It's a changing, technological world, with a changing job market, and in order to ensure our students are able to secure the newest jobs in the newest industries, Centennial College is constantly updating its curriculum with new programs based on the job market and technological trends. One of those new programs is Digital Engagement Strategy, focused on bringing marketing to the online sphere. This program was created to fill a need in the workforce, meaning there are jobs out there for trained graduates. To make this program relevant to the current marketplace, we assembled a team of experts. One of those advisors Christos Nikitopoulos, Head of Agency Development at Google, who helped shape the program into what it is. Here's where he came from, and the experience he (and Google) will bring to the program.
A lengthy career
"I worked for agencies, broadcasters and now a digital company," Christos says of his lengthy career. "I started way back in the agency side, after university, and I've worked with CBC, Rogers, Bell, Shaw, pretty much all the traditional broadcast publishers. Now I've moved into the digital side, and I've been with Google Canada for almost two years."
Part of his work in Agency Development is working on business relations between customers and agencies, as well as leading a sponsorship team that works to translate marketing ideas to the digital landscape. But another part of his job is education.
"Part of the group I lead here at Google is an education team," he says, "and we work with agencies on levelling up their skills and talents so they know how to use the tools, how to be better digital practitioners." That's where Centennial College came in.
Teaming up with Centennial
Digital Engagement Strategy as a program exists to fix a skills gap, one that experts like Christos were noticing in the career field.
"We saw a gap in the new hires coming into the market, and how ready they were to be productive," Christos explains. "Their ramp-up took six to twelve months before they could really become productive digital marketers. So we reached out to a bunch of different post-secondary institutions and asked how we could help. At the same time, Centennial had reached out to us to see if we wanted to help be involved in their program. So it was kind of the meeting of the minds."
Because of this, Christos became involved in the Program Advisory Committee for Digital Engagement Strategy in order to help develop the program. "It was an easy marriage of where we saw fit, and where they were headed," Christos continues.

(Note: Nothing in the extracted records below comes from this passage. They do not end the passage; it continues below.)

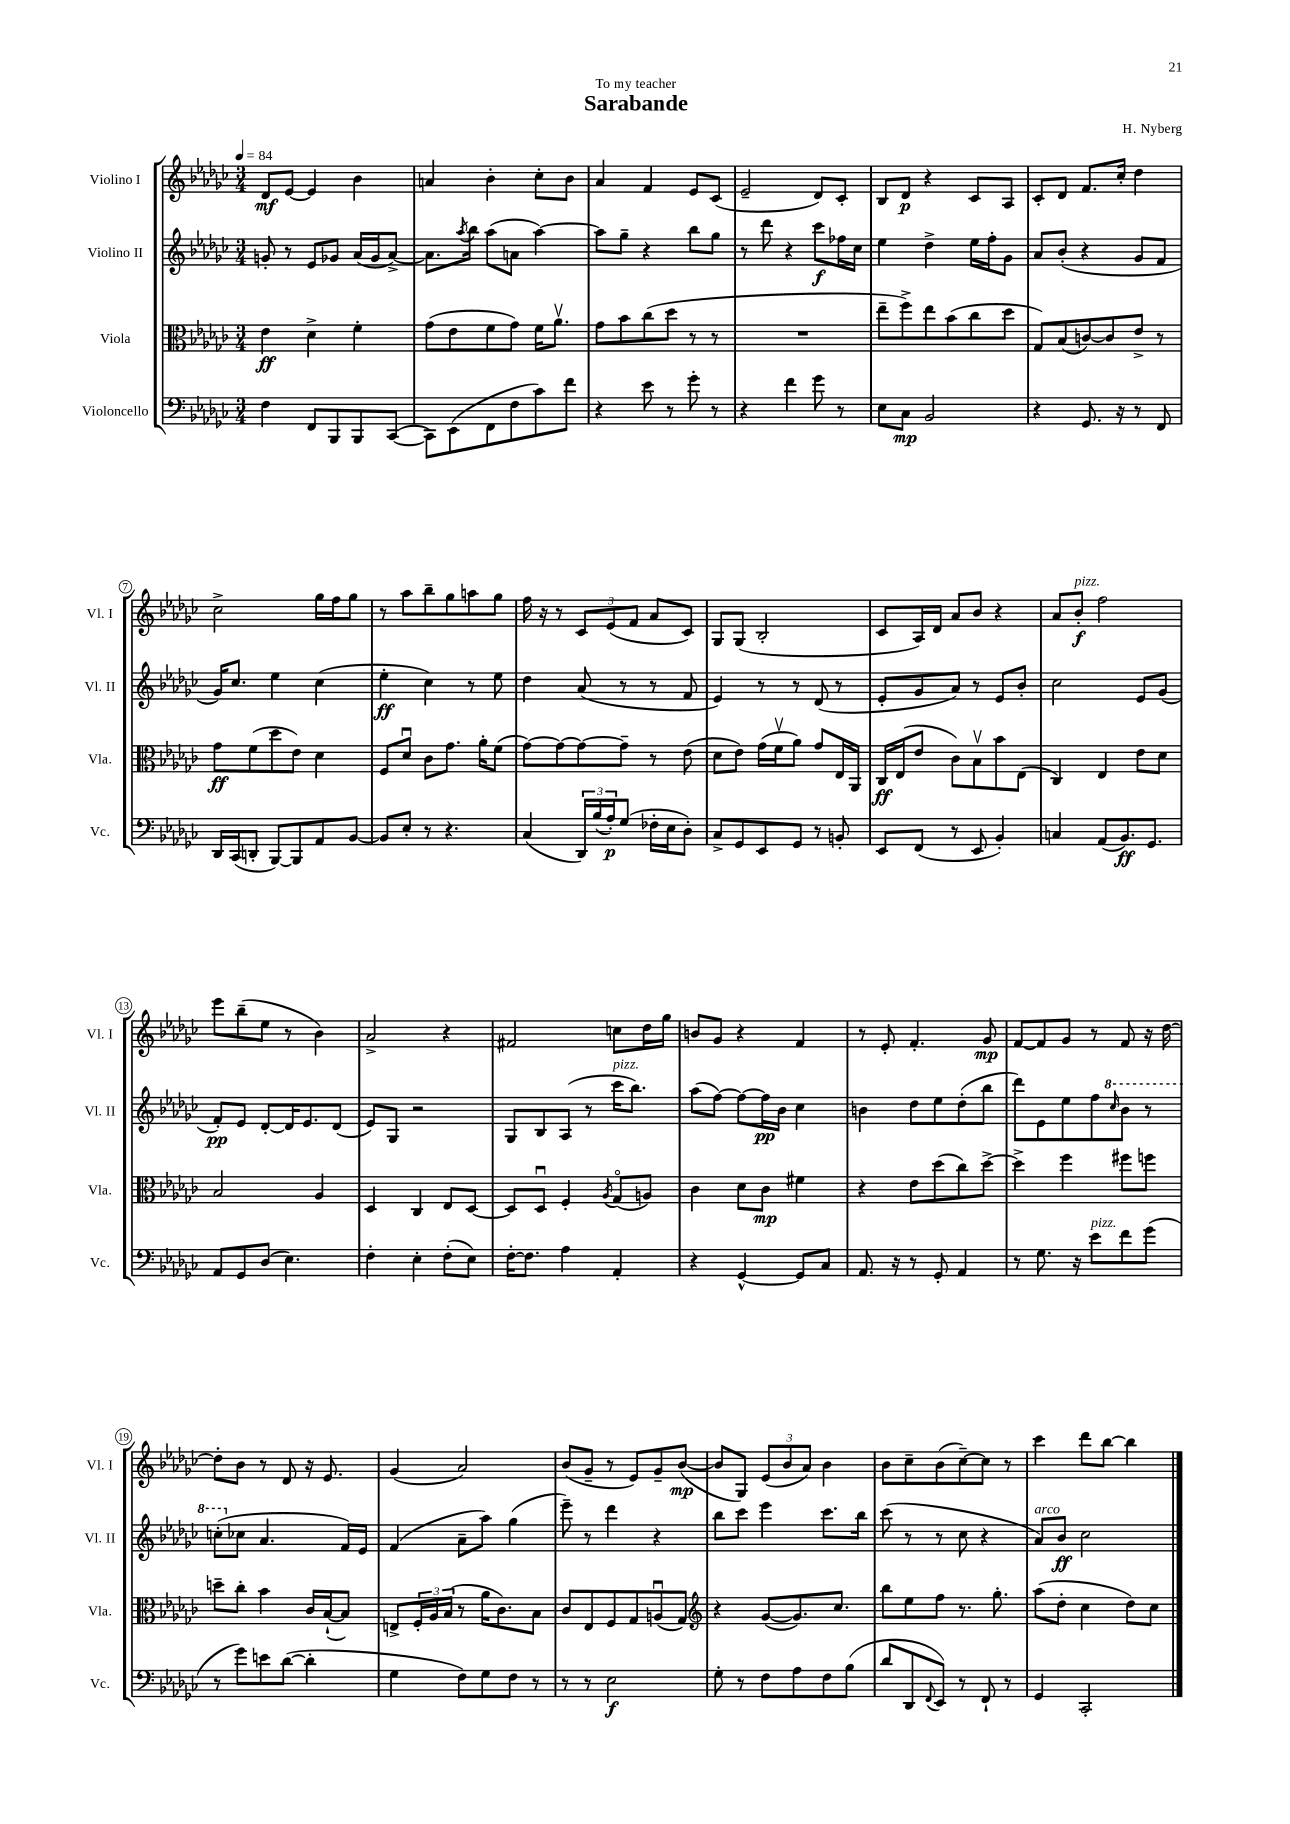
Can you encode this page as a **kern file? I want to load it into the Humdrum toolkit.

**kern	**kern	**kern	**kern
*staff4	*staff3	*staff2	*staff1
*clefF4	*clefC3	*clefG2	*clefG2
*k[b-e-a-d-g-c-]	*k[b-e-a-d-g-c-]	*k[b-e-a-d-g-c-]	*k[b-e-a-d-g-c-]
*M3/4	*M3/4	*M3/4	*M3/4
*MM84	*MM84	*MM84	*MM84
4F	4e-	8g'	8d-
.	.	8r	[8e-
8FF	4d-^	8e-	4e-]
8BBB-	.	8g-	.
8BBB-	4f'	(16a-	4b-
.	.	16g-	.
([8CC-	.	[8a-^)	.
=	=	=	=
8CC-])	(8g-	8.a-]	4a
(8EE-	8e-	.	.
.	.	8qaa-	.
.	.	16bb-	.
8FF	8f	(8aa-	4b-'
8F	8g-)	8a	.
8c-)	16f	[4aa-)	8cc-'
.	8.a-v	.	.
8f	.	.	8b-
=	=	=	=
4r	8g-	8aa-]	4a-
.	8b-	8gg-~	.
8e-	(8cc-	4r	4f
8r	8dd-	.	.
8g-'	8r	8bb-	8e-
8r	8r	8gg-	(8c-
=	=	=	=
4r	2.r	8r	2e-~
.	.	8ddd-	.
4f	.	4r	.
8g-	.	8ccc-	8d-)
8r	.	16ff-	8c-'
.	.	16cc-	.
=	=	=	=
8E-	8ee-~	4ee-	8B-
8C-	8ff^)	.	8d-
2BB-	8ee-	4dd-^	4r
.	(8b-	.	.
.	8cc-	16ee-	8c-
.	.	16ff'	.
.	8dd-	8g-	8A-
=	=	=	=
4r	8G-)	8a-	8c-'
.	(8B-	(8b-'	8d-
8.GG-	[8c)	4r	8.f
.	8c]	.	.
16r	.	.	16cc-'
8r	8e-^	8g-	4dd-
8FF	8r	8f	.
=	=	=	=
16DD-	8g-	16g-)	2cc-^
(16CC-	.	8.cc-	.
8DD'	(8f	.	.
[8BBB-)	8dd-	4ee-	.
8BBB-]	8e-)	.	.
8AA-	4d-	(4cc-	16gg-
.	.	.	16ff
[8BB-	.	.	8gg-
=	=	=	=
8BB-]	8F	4ee-'	8r
8E-'	8d-u	.	8aa-
8r	8c-	4cc-)	8bb-~
4.r	8.g-	.	8gg-
.	.	8r	8aa
.	16a-'	.	.
.	(8f	8ee-	8gg-
=	=	=	=
(4C-	[8g-)	4dd-	16ff
.	.	.	16r
.	8g-_	.	8r
24DD-)	8g-_	(8a-	12c-
(24B-	.	.	.
24A-')	.	.	(12e-
(8G-	8g-~]	8r	.
.	.	.	12f
16F-'	8r	8r	8a-
16E-	.	.	.
8D-')	(8e-	8f	8c-)
=	=	=	=
8C-^	8d-	4e-)	8G-
8GG-	8e-)	.	(8G-
8EE-	(16g-	8r	2B-'
.	16fv	.	.
8GG-	8a-)	8r	.
8r	8g-	(8d-	.
8BB'	16E-	8r	.
.	16AA-	.	.
=	=	=	=
8EE-	16C-	8e-'	8c-
.	(16E-	.	.
(8FF	8e-	8g-	16A-)
.	.	.	16d-
8r	8c-)	8a-)	8a-
8EE-	8B-v	8r	8b-
4BB-')	8b-	8e-	4r
.	(8E-	8b-'	.
=	=	=	=
4C	4C-)	2cc-	8a-
.	.	.	8b-'
(8AA-	4E-	.	2ff
8.BB-)	.	.	.
.	8e-	8e-	.
8.GG-	.	.	.
.	8d-	(8g-	.
=	=	=	=
8AA-	2B-	8f')	8eee-
8GG-	.	8e-	(8bb-~
(8D-	.	[8d-'	8ee-
4.E-)	.	16d-]	8r
.	.	8.e-	.
.	4A-	.	4b-)
.	.	(8d-	.
=	=	=	=
4F'	4D-	8e-)	2a-^
.	.	8G-	.
4E-'	4C-	2r	.
(8F'	8E-	.	4r
8E-)	[8D-	.	.
=	=	=	=
[16F'	8D-]	8G-	2f#
8.F]	.	.	.
.	8D-u	8B-	.
4A-	4F'	(8A-	.
.	.	8r	.
.	8qA-	.	.
4AA-'	(8G-o	16ccc-	8cc
.	.	8.bb-)	.
.	8A)	.	16dd-
.	.	.	16gg-
=	=	=	=
4r	4c-	(8aa-	8b
.	.	[8ff)	8g-
[4GG-^^	8d-	8ff_	4r
.	8c-	16ff]	.
.	.	16b-	.
8GG-]	4f#	4cc-	4f
8C-	.	.	.
=	=	=	=
8.AA-	4r	4b	8r
.	.	.	8e-'
16r	.	.	.
8r	8e-	8dd-	4.f'
8GG-'	(8dd-	8ee-	.
4AA-	8cc-)	(8dd-'	.
.	[8dd-^	8bb-	8g-
=	=	=	=
8r	4dd-^]	8ddd-)	[8f
8.G-	.	8e-	8f]
.	4ff	8ee-	8g-
16r	.	.	.
8e-	.	8ff	8r
.	.	16qqccc-	.
8f	8ff#	8bb-	8f
(8g-	8ff	8r	16r
.	.	.	[16dd-
=	=	=	=
8r	8dd~	(8ccc'	8dd-']
8g-)	8cc-'	8cc-	8b-
8e	4b-	4.a-	8r
([8d-	.	.	8d-
4d-']	16c-	.	16r
.	([16B-`	.	8.e-
.	8B-])	16f)	.
.	.	16e-	.
=	=	=	=
4G-	8E^	(4f	(4g-
.	24F'	.	.
.	24A-	.	.
.	(24B-	.	.
8F)	8r	8a-~	2a-)
8G-	16a-	8aa-)	.
.	8.c-)	.	.
8F	.	(4gg-	.
8r	8B-	.	.
=	=	=	=
8r	8c-	8eee-~)	(8b-
8r	8E-	8r	8g-~
2E-	8F	4ddd-	8r
.	8G-	.	8e-)
.	(8Au	4r	8g-~
.	8G-)	.	([8b-
=	=	=	=
*	*clefG2	*	*
8G-'	4r	8bb-	8b-]
8r	.	8ccc-	8G-)
8F	([8g-	4eee-	(12e-
.	.	.	12b-
8A-	8.g-])	.	.
.	.	.	12a-)
8F	.	8.ccc-	4b-
.	8.cc-	.	.
(8B-	.	.	.
.	.	16bb-	.
=	=	=	=
8d-	8bb-	(8ccc-	8b-
8DD-	8ee-	8r	8cc-~
8qqFF	.	.	.
8EE-)	8ff	8r	(8b-
8r	8.r	8cc-	[8cc-~)
8FF`	.	4r	8cc-]
.	8.gg-'	.	.
8r	.	.	8r
=	=	=	=
4GG-	(8aa-	8a-)	4ccc-
.	8dd-'	8b-	.
2CC-'	4cc-	2cc-	8ddd-
.	.	.	[8bb-
.	8dd-)	.	4bb-]
.	8cc-	.	.
==	==	==	==
*-	*-	*-	*-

"Generally speaking, the curriculum we saw was still rooted in traditional planning and focus on things like television and magazines, and there was simply a need to close that gap once students hit the business world," Christos says of the educational trends he'd already noticed. "For me, this was also an opportunity to work with an institution like Centennial to create a curriculum with a real-world full-circle concept that gave people both hard skills and soft skills, so they're simply more ready to join a company and/or customer brand and be productive earlier. That's what I hope the program is going to do."
Creating the best program
Google wasn't the only professional organization involved in creating the Digital Engagement Strategy program.
"We sat at a table with Facebook, the Bank of Montreal, an analytics company and a bunch of others, and had a real sincere conversation on how we could make this program as good as it can be, so the students that come out of it are the best they can be," Christos says of his involvement with the Program Advisory Committee. "I don't think that happens as often as we'd like to think. Having a program that's reached out to the best people in the industry so they can deliver that same knowledge to students is unique."
"I hope what the experience of myself and others at the table will turn into is looking beyond the basics of the textbook," he adds. "For example, at the last program committee meeting, we talked a lot about storytelling and how the world is changing so fast."
As to what skills he ensured the program will offer? "The ability to be a storyteller and communicate is probably the best skill students can learn," he says. "We spent a fair amount of time trying to make sure that whatever they develop, they have the ability to communicate and have very flexible skills where they can adapt and thrive in an environment of ambiguity and in a scenario where whatever they do next year may be different from three years from now."
"Centennial's job is to serve up the concepts in an engaging way," Christos says. "They take it very seriously and do a lot of great things. But ultimately, it's up to the student to take that knowledge and apply it to the real world to network, to ask questions, take risks, do those extra things to make them successful." Thanks to his involvement, though, when Digital Engagement Strategy launches, its first curriculum of students will be given the solid foundation they need to succeed in the new digital landscape.